Ему нестерпимо захотелось позвонить ей и обо всем рассказать, но он быстро унял свой порыв: Сэди устала и наверняка уже спала в детской комнатке рядом с родительской спальней, в кровати с мятно-зеленым балдахином и одеялами в цветочек. От мысли об этом на душе у Сэма запели птицы. Ради него его лучший друг вернулась в их город детства. Да-да, они его не одурачили. Он знал, почему Маркс так настойчиво советовал им открыть здесь офис и убеждал Сэма, что переезд в Калифорнию необходим для новой игры, для Сэди, для самого Маркса и Зои. Он знал, что они сделали это ради него, Сэма. Это он страшился очередной зимы, кривился от боли и боялся операции, которая для всех стала очевидной неизбежностью. Они беспокоились за него. Стремились упростить ему жизнь. И выдумывали для этого поводы и причины, вполне порой убедительные и основательные. И все это они делали не ради игры или компании, но ради него. Потому что любили его. Потому что были его друзьями. И Сэм испытывал к ним невыразимую благодарность.

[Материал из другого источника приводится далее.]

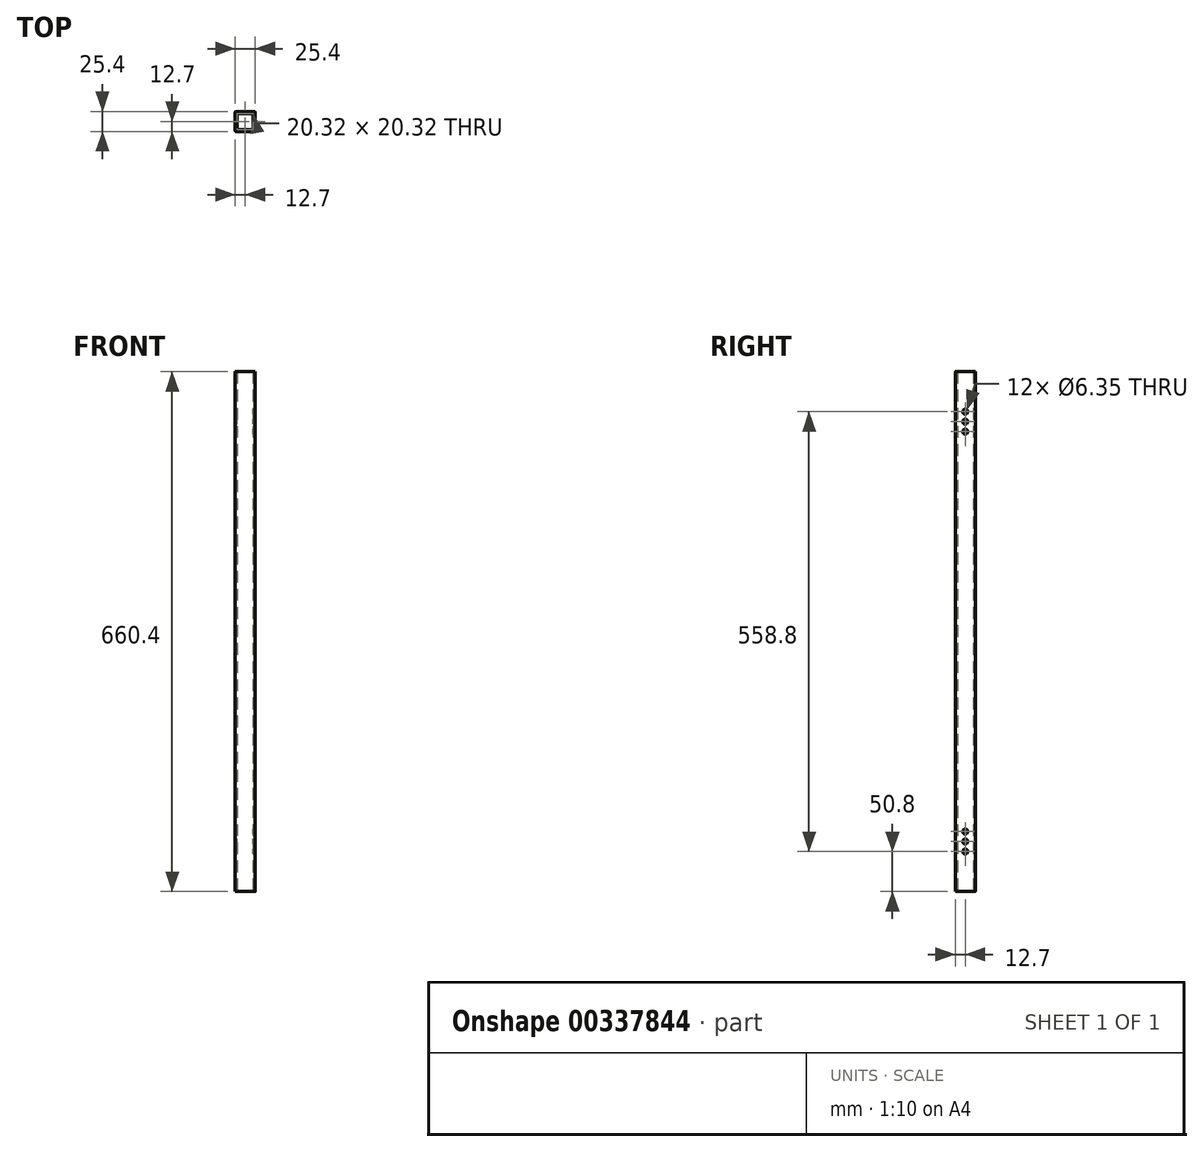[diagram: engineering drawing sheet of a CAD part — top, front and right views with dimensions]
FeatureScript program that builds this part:
annotation { "Feature Type Name" : "Feature", "Feature Type Description" : "" }
export const myFeature = defineFeature(function(context is Context, id is Id, definition is map)
    precondition{}
    {
        {
            var Q0;
            Q0=qCreatedBy(makeId("Top.planeOp"),FACE);
            var sketch = newSketch(context, id + "F0", { "sketchPlane" : qUnion([Q0])});
            skPoint(sketch, "E0", {"position": v(0, 0) * mm});
            skPoint(sketch, "E1", {"position": v(12.7, 0) * mm});
            skPoint(sketch, "E2", {"position": v(12.7, 12.7) * mm});
            skLineSegment(sketch, "E3.bottom", {"start": v(12.7, 12.7) * mm, "end": v(-12.7, 12.7) * mm});
            skLineSegment(sketch, "E3.top", {"start": v(12.7, -12.7) * mm, "end": v(-12.7, -12.7) * mm});
            skLineSegment(sketch, "E3.left", {"start": v(12.7, 12.7) * mm, "end": v(12.7, -12.7) * mm});
            skLineSegment(sketch, "E3.right", {"start": v(-12.7, 12.7) * mm, "end": v(-12.7, -12.7) * mm});
            skLineSegment(sketch, "E4.0", {"start": v(10.16, 10.16) * mm, "end": v(-10.16, 10.16) * mm});
            skLineSegment(sketch, "E5.0", {"start": v(10.16, 10.16) * mm, "end": v(10.16, -10.16) * mm});
            skLineSegment(sketch, "E6.0", {"start": v(10.16, -10.16) * mm, "end": v(-10.16, -10.16) * mm});
            skLineSegment(sketch, "E7.0", {"start": v(-10.16, 10.16) * mm, "end": v(-10.16, -10.16) * mm});
            skSolve(sketch);
        }
        {
            var Q0;
            Q0=makeQuery(id+"F0.imprint","IMPRINT",FACE,{"disambiguationData":[TD([[makeQuery(id+"F0.imprint","IMPRINT",EDGE,{"derivedFrom":sQuery(id+"F0.wireOp",EDGE,"E3.bottom")}),1.0]])]});
            extrude(context, id + "F1", {"entities" : qUnion([Q0]), "depth" : 660.4 * mm});
        }
        {
            var Q0;
            Q0=qCreatedBy(makeId("Right.planeOp"),FACE);
            cPlane(context, id + "F2", {"entities" : qUnion([Q0]), "cplaneType" : CPlaneType.OFFSET, "offset" : 12.7 * mm, "width" : 152.4 * mm, "height" : 152.4 * mm});
        }
        {
            var Q0;
            Q0=qCreatedBy(id+"F2.planeOp",FACE);
            var sketch = newSketch(context, id + "F3", { "sketchPlane" : qUnion([Q0])});
            skPoint(sketch, "E8", {"position": v(0, 0) * mm});
            skPoint(sketch, "E9", {"position": v(0, 50.8) * mm});
            skPoint(sketch, "E10", {"position": v(0, 63.5) * mm});
            skPoint(sketch, "E11", {"position": v(0, 76.2) * mm});
            skPoint(sketch, "E12", {"position": v(0, 660.4) * mm});
            skPoint(sketch, "E13", {"position": v(0, 609.6) * mm});
            skPoint(sketch, "E14", {"position": v(0, 596.9) * mm});
            skPoint(sketch, "E15", {"position": v(0, 584.2) * mm});
            skSolve(sketch);
        }
        {
            var Q0;
            Q0=sQuery(id+"F3.wireOp",VERTEX,"E13");
            var Q1;
            Q1=sQuery(id+"F3.wireOp",VERTEX,"E14");
            var Q2;
            Q2=sQuery(id+"F3.wireOp",VERTEX,"E15");
            var Q3;
            Q3=sQuery(id+"F3.wireOp",VERTEX,"E11");
            var Q4;
            Q4=sQuery(id+"F3.wireOp",VERTEX,"E10");
            var Q5;
            Q5=sQuery(id+"F3.wireOp",VERTEX,"E9");
            var Q6;
            Q6=makeQuery(id+"F1.opExtrude","SWEPT_BODY",BODY,{"disambiguationData":[OSD([sQuery(id+"F0.wireOp",EDGE,"E3.bottom"),sQuery(id+"F0.wireOp",EDGE,"E3.top"),sQuery(id+"F0.wireOp",EDGE,"E3.left"),sQuery(id+"F0.wireOp",EDGE,"E3.right"),sQuery(id+"F0.wireOp",EDGE,"E4.0"),sQuery(id+"F0.wireOp",EDGE,"E5.0"),sQuery(id+"F0.wireOp",EDGE,"E6.0"),sQuery(id+"F0.wireOp",EDGE,"E7.0")])]});
            hole(context, id + "F4", {"style" : HoleStyle.SIMPLE, "endStyle" : HoleEndStyle.THROUGH, "holeDiameter" : 6.35 * mm, "tappedDepth" : 12.7 * mm, "tapClearance" : 3, "locations" : qUnion([Q0, Q1, Q2, Q3, Q4, Q5]), "scope" : qUnion([Q6])});
        }
        {
            var Q0;
            Q0=makeQuery(id+"F1.opExtrude","SWEPT_EDGE",EDGE,{"disambiguationData":[OSD([sQuery(id+"F0.wireOp",EDGE,"E3.bottom"),sQuery(id+"F0.wireOp",EDGE,"E3.left")])]});
            var Q1;
            Q1=makeQuery(id+"F1.opExtrude","SWEPT_EDGE",EDGE,{"disambiguationData":[OSD([sQuery(id+"F0.wireOp",EDGE,"E3.bottom"),sQuery(id+"F0.wireOp",EDGE,"E3.right")])]});
            var Q2;
            Q2=makeQuery(id+"F1.opExtrude","SWEPT_EDGE",EDGE,{"disambiguationData":[OSD([sQuery(id+"F0.wireOp",EDGE,"E3.top"),sQuery(id+"F0.wireOp",EDGE,"E3.left")])]});
            var Q3;
            Q3=makeQuery(id+"F1.opExtrude","SWEPT_EDGE",EDGE,{"disambiguationData":[OSD([sQuery(id+"F0.wireOp",EDGE,"E3.top"),sQuery(id+"F0.wireOp",EDGE,"E3.right")])]});
            fillet(context, id + "F5", {"entities" : qUnion([Q0, Q1, Q2, Q3]), "radius" : 0.76 * mm, "tangentPropagation" : true, "allowEdgeOverflow" : false});
        }
    });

Он разделся, аккуратно пристроил хрустальное сердце на тумбочке и натянул пижаму. Сочувственно взглянул на ногу – прощай, старина, – забрался в постель и задремал. И, как обычно случалось с ним в больницах, увидел во сне маму.


Первые месяцы после бегства в Лос-Анджелес Анна не работала. Она обивала пороги студий, пробуясь на роли в кинофильмах, мыльных операх и рекламе, но везде получала отказ. Когда она спросила агента, почему ей ничего не предлагают, тот ее успокоил: «Не бери в голову, Анна, им нужно к тебе присмотреться». Он уверял, что она выглядит значительно моложе своих лет, и советовал обновить резюме: «Напиши, что твой талант столь многогранен, что тебе по плечу роли от тринадцатилетних до сорокалетних».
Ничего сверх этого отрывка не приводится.